You might think you’re just being ‘too real’ for some people, but it just shows that you don’t know how to engage people on a topic you’re truly passionate about, and that’s the shocking thing. Think up a new strategy that doesn’t involve graphic imagery right next to the other shit.

You might think ‘Dave, if you hate all of these people, why not just block them?’. I have two answers for that. One is because some of these people, despite their ways, are people I truly care about, and in amongst the rubbish there are reasons I value them. The other is that it’s these people who are without a doubt the most prolific posters on the bloody thing. To block them from my newsfeed doesn’t only remove the occasional posts that I’d be interested in seeing, it means I’d barely be getting anything.

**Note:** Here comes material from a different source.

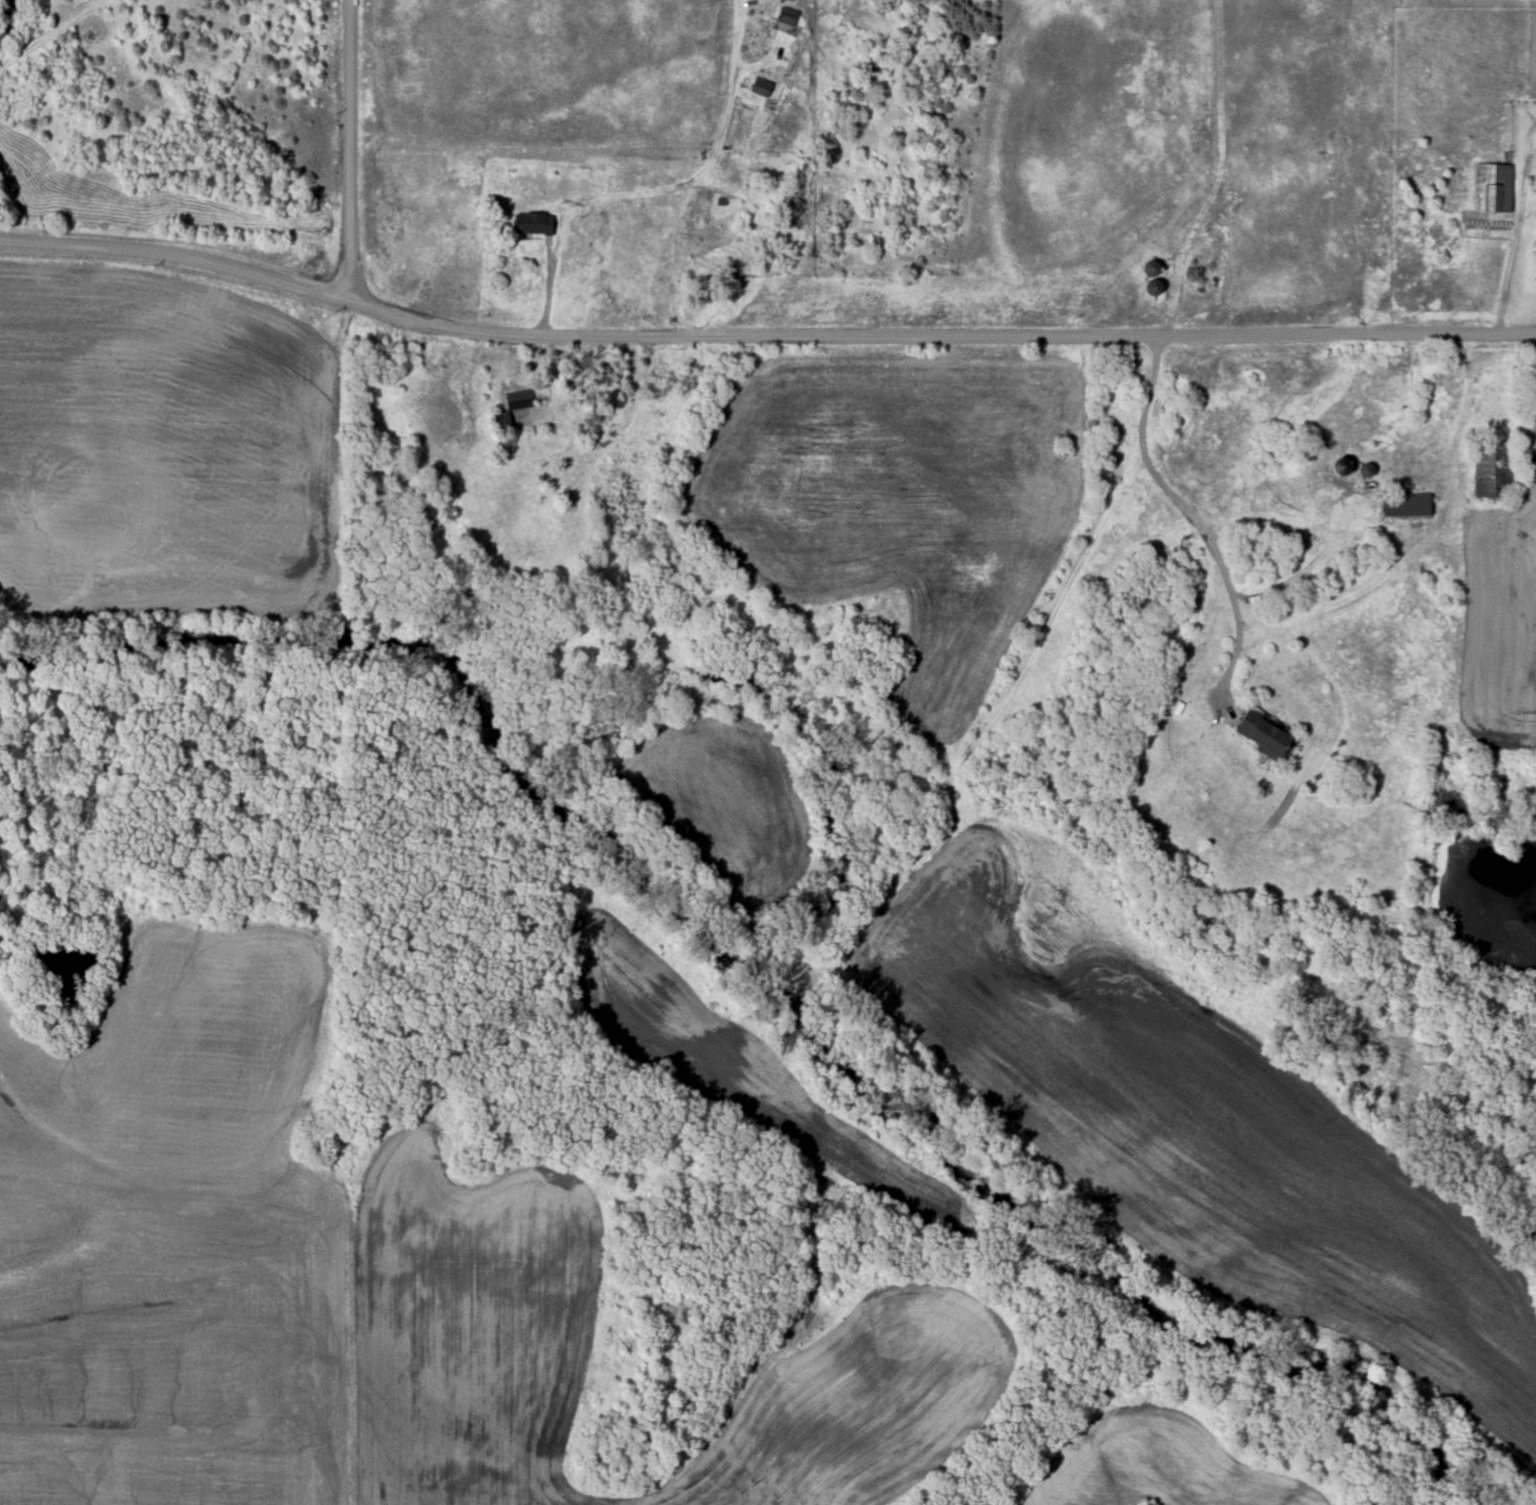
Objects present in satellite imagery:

The question then becomes ‘well why the hell are you even on Facebook? Why not just go away and leave us all to our attention seeking, socially handicapped ways?”

THAT is much harder to answer.

Disclaimer: At no time in this book was I referring to a limited number of specific people. You’re all just as horrible as each other. If you take something in this personally, it’s probably because you fit the mould. I still love you. Just.